サキは予感が的中したことに心を痛めた。さっき隼人と話をしてから、隼人の事件への関与は確実だと覚悟はしていたが、実際にそれを他人から告げられると気が重くなった。
若菜の電話を切ったサキはすぐに家を出て面会時間の終了十五分前に病院にもどると、翼の病室へ急いだ。
「翼!」と叫んでサキが病室にかけ込むと、栄子が寝ている翼の手をしっかりと握りしめていた。
「すみません、大きな声を出して」
サキは寝息をたてている翼を見て謝った。
「せっかく来てくれたのにごめんなさいね。今、眠ったところなの」栄子が微笑んだ。
「良かったですね。本当に」
サキが翼に近づいて言うと、栄子はゆっくりとうなずいて心から嬉しそうに笑った。
サキは、栄子が微笑むのを見たのは初めてだった。
佐藤は窓側に立ちふたりの様子を眺めていたけれど、心ここにあらずといった感じで思いにふけていた。

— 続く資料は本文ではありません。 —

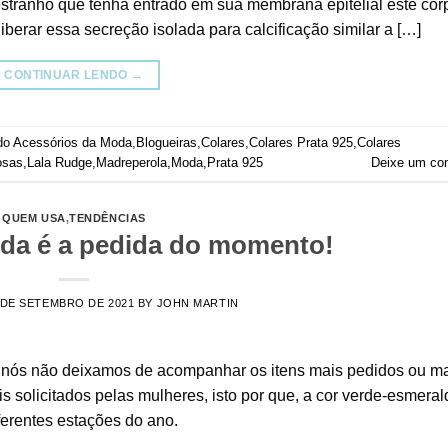
tranho que tenha entrado em sua membrana epitelial este cor
iberar essa secreção isolada para calcificação similar a […]
CONTINUAR LENDO
→
do
Acessórios da Moda
,
Blogueiras
,
Colares
,
Colares Prata 925
,
Colares
osas
,
Lala Rudge
,
Madreperola
,
Moda
,
Prata 925
Deixe um co
QUEM USA
,
TENDÊNCIAS
lda é a pedida do momento!
 DE SETEMBRO DE 2021
BY
JOHN MARTIN
as, nós não deixamos de acompanhar os itens mais pedidos ou m
 solicitados pelas mulheres, isto por que, a cor verde-esmeral
iferentes estações do ano.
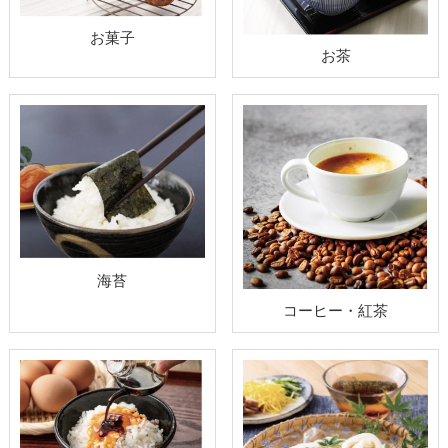
お菓子
お茶
海苔
コーヒー・紅茶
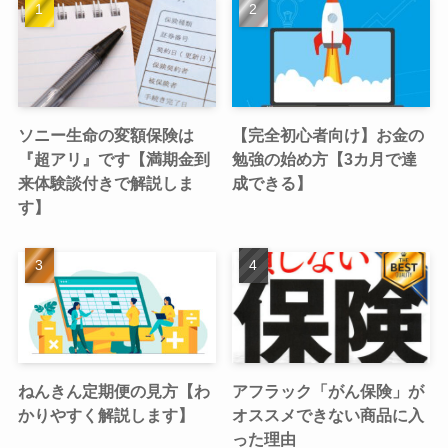
ソニー生命の変額保険は
【完全初心者向け】お金の
『超アリ』です【満期金到
勉強の始め方【3カ月で達
来体験談付きで解説しま
成できる】
す】
ねんきん定期便の見方【わ
アフラック「がん保険」が
かりやすく解説します】
オススメできない商品に入
った理由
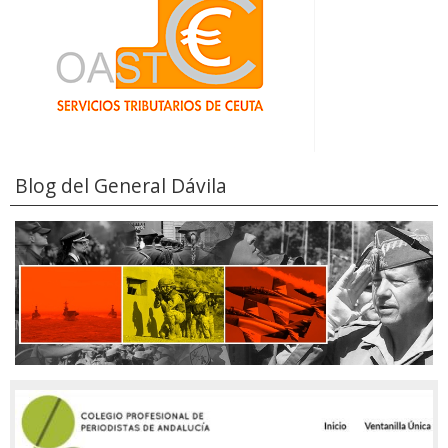
Blog del General Dávila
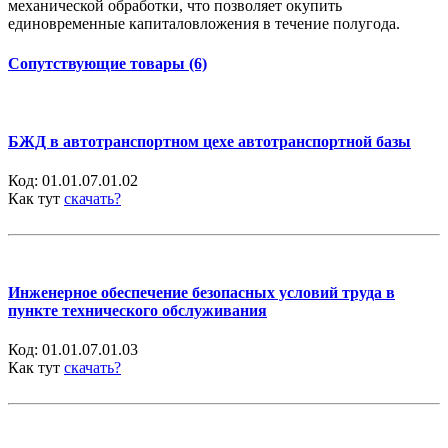
механической обработки, что по­зволяет окупить
единовременные капиталовложения в течение полугода.
Сопутствующие товары (6)
БЖД в автотранспортном цехе автотранспортной базы
Код:
01.01.07.01.02
Как тут
скачать?
Инженерное обеспечение безопасных условий труда в
пункте технического обслуживания
Код:
01.01.07.01.03
Как тут
скачать?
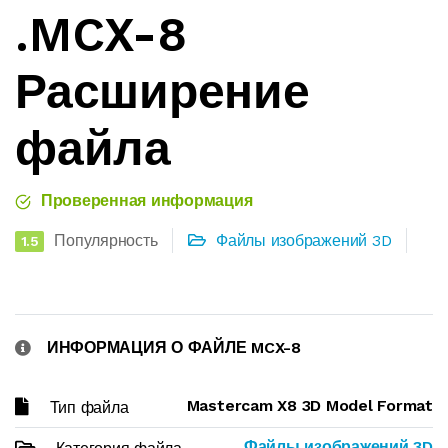
.MCX-8
Расширение
файла
Проверенная информация
Популярность
Файлы изображений 3D
1.5
ИНФОРМАЦИЯ О ФАЙЛЕ MCX-8
Mastercam X8 3D Model Format
Тип файла
Файлы изображений 3D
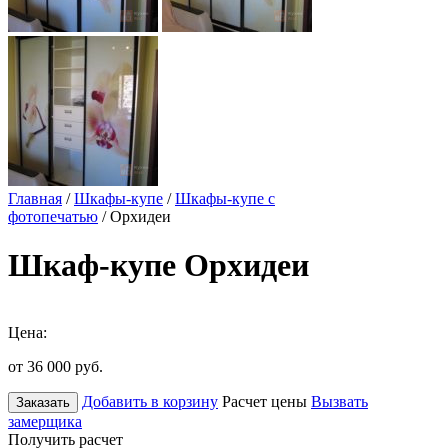
Главная
/
Шкафы-купе
/
Шкафы-купе с
фотопечатью
/ Орхидеи
Шкаф-купе Орхидеи
Цена:
от 36 000
руб.
Добавить в корзину
Расчет цены
Вызвать
Заказать
замерщика
Получить расчет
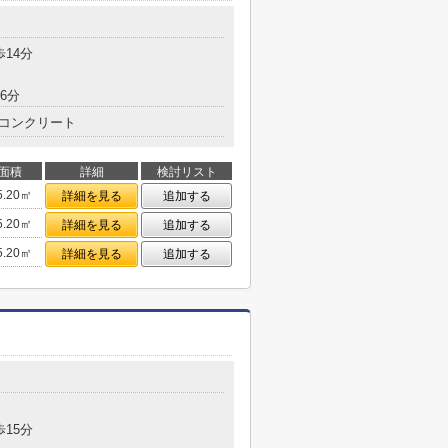
歩14分
6分
コンクリート
面積
詳細
検討リスト
5.20㎡
詳細を見る
追加する
5.20㎡
詳細を見る
追加する
5.20㎡
詳細を見る
追加する
歩15分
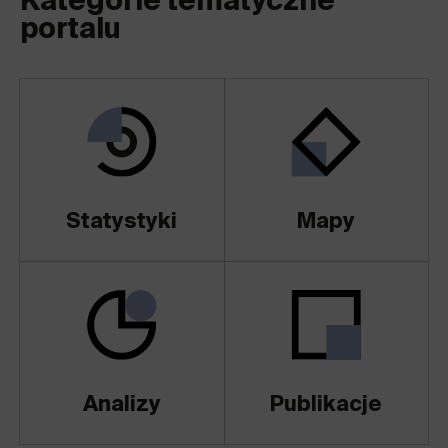
Kategorie tematyczne
portalu
Statystyki
Mapy
Analizy
Publikacje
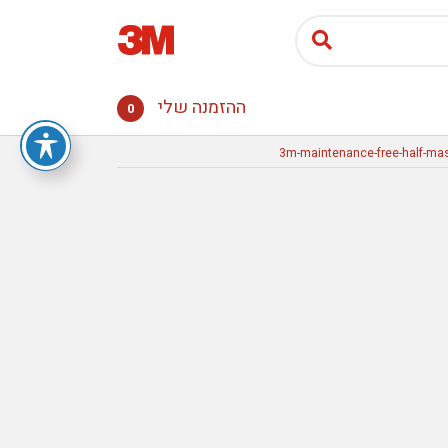
ההזמנה שלי
0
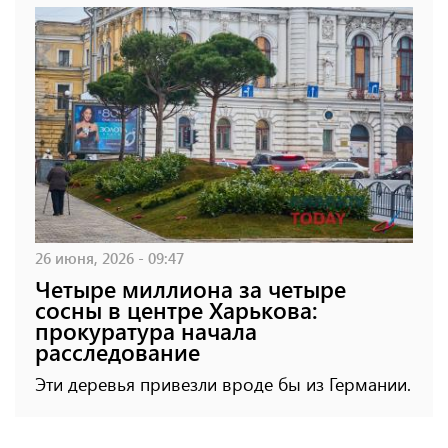
26 июня, 2026 - 09:47
Четыре миллиона за четыре
сосны в центре Харькова:
прокуратура начала
расследование
Эти деревья привезли вроде бы из Германии.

翼が帰ってきたというのになぜだか険しい顔をしている。
「おじさんは、今日はどちらに?」
サキはさりげなく佐藤に訊いた。
「昼ごろ、久しぶりにクリニックに行ってきたよ。たまっている郵便物に目を通さないといけないからね」
翼が無事にもどったことを喜びながらも、佐藤はどことなく変だった。無条件で喜んでいる栄子とはどこか違って見えた。
次の日、空の退院の手続きの為にサキは午前中学校を休んで再び病院に行った。
朝一番で翼の病室を訪ねた空は、翼の元気な姿を見て安心したと、はしゃいでいた。
「翼君はすごいです。僕なんて病院に運ばれた日は一日中眠っていましたよね。閉じ込められているときも、翼君は力強く僕を励ましていてくれました」
「おまえも充分頑張ったよ」
「はい」と言って空が笑った。そのあどけない笑顔が、子どもころの隼人とだぶった。
「空は友達に騙されるとは考えないのか? 信じて裏切られたらどうするんだ?」
疑うことを知らない空の笑顔を見て、急にサキは訊いてみたくなった。
「サキは騙されると思う人と友達になるのですか?」空が不思議そうな顔をした。「僕の友達は、みんな信じたいと思える人です。人にはそれぞれ事情があるので、もし友達が僕を裏切るのなら事情があるのですよ。裏切られるから信じないという理屈は変です」
「裏切られるのと、信じることは別か」
理想論だと、サキは心の中で反論した。
「僕は引っ越しをしなくてもいいですよね」
空が不安そうな顔をして唐突に訊いた。
「引っ越す?」
「犯人が言ったんです。この街にいる限り、僕を一生つけ狙うって」
サキは背筋が凍るような気がして全身に鳥肌がたった。得体のしれない何かに見つめられていると思うと不気味で恐い。
「空は引っ越したいか? じっちゃんのとこに行きたいのなら、話をつけてやる」
「僕は平気です」と言って空は口ごもった。「ほんとは平気じゃありません。だけど、サキや翼君と一緒にいたいです」
サキは急に目頭が熱くなった。涙が溢れそうになり、自分でもびっくりする。
「おまえの好きにすればいい。帰るぞ」
サキは感情を抑えて言うと、乱暴に空の頭を撫でた。
家に帰って、サキがこれから学校に行こうとすると、空も小学校に行きたがった。
「身体は平気なのか?」
「このとおりです」空は元気よく飛び跳ねて見せた。「それに独りで家にいたくありません」
確かに、空を独りで家に置いていくのも心配だった。
サキはある可能性を昨日から考えていた。それは自分でも突拍子もない考えだとわかっていたが、その疑問を打ち消すために、学校に行くという空に頼みごとすることにした。
「どうして、そんなところを調べるのですか?」
「後で教えてやる。そこに何にもなければそれでいいんだ」
サキは霧島の方法をまねして、可能性をすべて潰しておこうと空にあることを頼んだ。